An Indian court has thrown out Vodafone's challenge to a tax ruling that could leave the mobile phone giant 120bn rupees (£1.7bn) out of pocket.
The dispute centres on whether the British company owes tax to the Indian authorities following its $11.1bn acquisition of a controlling share in the local mobile network operator, Hutchison Essar, three years ago.
Yesterday, the High Court in Bombay ordered the UK group to pay capital gains tax on the purchase, which could amount to 120bn rupees. One company insider said Vodafone was likely to appeal to India's Supreme Court, adding that the case "had never been likely to end in the High Court". In a statement, Vodafone, said it "remains confident there is no tax to pay on the transaction". Lawyers were studying the court's 200-page ruling for much of the day, and said they believed Vodafone had cause for optimism if it did appeal.
The Hutchison Essar deal, completed in May 2007, was organised under a complex arrangement whereby a Dutch subsidiary of Vodafone bought the 67 per cent stake from Cayman Islands-based CGP Investments, which held the Indian telecoms assets of Hong Kong-based Hutchison Telecommunications. Four months later, the Indian government demanded that Vodafone pay capital gains tax on the purchase.
The case hinges on whether Indian tax officials have jurisdiction over a deal between two foreign entities. The court ruled that they did because Vodafone's acquisition of Hutchison Essar involved the transfer of Indian assets that accrued revenue in India.
Lawyers for Vodafone said the High Court judgment indicated that the structure of its Hutchison deal was not a sham, which gave it hope that the Supreme Court would be convinced of its argument.
The High Court told the Indian Tax Authority that it could not order Vodafone to pay the unpaid tax for eight weeks. The company said this would give it "time to review the judgment in detail and consider its next steps".
The court's ruling emerged shortly after Vodafone confirmed rumours that it was selling its entire 3.2 per cent holding in China Mobile, the country's biggest wireless operator. It has already offloaded its stake and expects to raise £4.3bn.
Vodafone, which first bought into China Mobile in 2000, said that even after the disposal the two companies would continue to co-operate in areas such as roaming, network roadmap development, multinational customers and green technology. About two-thirds of the proceeds of the sale will be returned to shareholders via a shares buyback, with the remainder used to reduce Vodafone's net debt.
Vittorio Colao, the chief executive, said the transaction "achieves a near doubling of [our] original investment in China Mobile and combines our stated portfolio strategy with ongoing cooperation with China's leading telecommunications company".
Vodafone is searching for a successor to its chairman Sir John Bond, who faced down shareholder unrest this summer.
Vodafone's potential sales
Vodafone chief executive Vittorio Colao has made it clear he does not want to be in the business of holding minority stakes. Vodafone's sale of its 3.2 per cent holding in China Mobile for an estimated $4.3bn (£2.8bn) this week, underlined his sentiments, and speculation is rife that more deals are in the pipeline.
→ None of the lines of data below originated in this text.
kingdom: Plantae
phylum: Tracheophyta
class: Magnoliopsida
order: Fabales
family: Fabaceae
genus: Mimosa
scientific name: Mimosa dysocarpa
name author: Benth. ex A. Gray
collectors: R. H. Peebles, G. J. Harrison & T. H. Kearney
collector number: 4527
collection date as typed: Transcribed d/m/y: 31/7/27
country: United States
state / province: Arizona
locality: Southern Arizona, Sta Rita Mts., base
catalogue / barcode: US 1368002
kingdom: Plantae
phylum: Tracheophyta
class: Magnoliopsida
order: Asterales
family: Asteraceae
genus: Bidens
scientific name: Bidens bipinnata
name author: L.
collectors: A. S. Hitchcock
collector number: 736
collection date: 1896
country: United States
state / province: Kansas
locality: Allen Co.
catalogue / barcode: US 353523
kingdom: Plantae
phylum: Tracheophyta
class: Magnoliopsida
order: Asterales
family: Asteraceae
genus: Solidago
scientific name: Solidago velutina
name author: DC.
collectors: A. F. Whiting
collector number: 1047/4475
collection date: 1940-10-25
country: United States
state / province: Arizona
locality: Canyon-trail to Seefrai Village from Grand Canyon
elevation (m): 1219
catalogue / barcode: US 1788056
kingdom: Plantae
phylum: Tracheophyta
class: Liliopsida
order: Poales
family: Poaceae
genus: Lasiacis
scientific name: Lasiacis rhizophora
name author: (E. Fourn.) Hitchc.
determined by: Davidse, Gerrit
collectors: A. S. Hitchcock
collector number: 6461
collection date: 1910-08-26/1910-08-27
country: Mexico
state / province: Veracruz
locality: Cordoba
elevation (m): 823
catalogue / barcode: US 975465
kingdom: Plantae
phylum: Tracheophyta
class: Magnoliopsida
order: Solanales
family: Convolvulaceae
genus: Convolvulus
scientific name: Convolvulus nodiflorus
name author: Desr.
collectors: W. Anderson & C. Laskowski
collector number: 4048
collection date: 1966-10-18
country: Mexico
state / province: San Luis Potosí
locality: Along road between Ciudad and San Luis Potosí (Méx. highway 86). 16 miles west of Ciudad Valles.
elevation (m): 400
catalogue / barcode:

The group is also rumoured to be looking to sell its 44 per cent stake in the French mobile firm SFR, almost certainly to Vivendi, which currently owns the rest of the company. Analysts at Jefferies have valued Vodafone's stake at £6bn, and said it was an "opportune time to exit".
Vodafone is also likely to offload its 25 per cent stake in Polish telecoms group Polkomtel. Its four local partners are keen to sell out, and reports have linked buyout groups including Apax Partners, Blackstone, TPG and CVC Capital Partners with a bid. Yet, investors and analysts are most anxious over the future of Vodafone's 45 per cent holding in Verizon Wireless. The US mobile group, whose majority owner is Verizon Communications, has not paid a dividend since 2005. Analysts predict the dividend will be resurrected in 2012 and one Vodafone insider said the company had three options. It can wait for the dividend; deepen its relationship with Verizon or sell the stake entirely. Either way, Vodafone's shareholders are demanding a resolution in the US.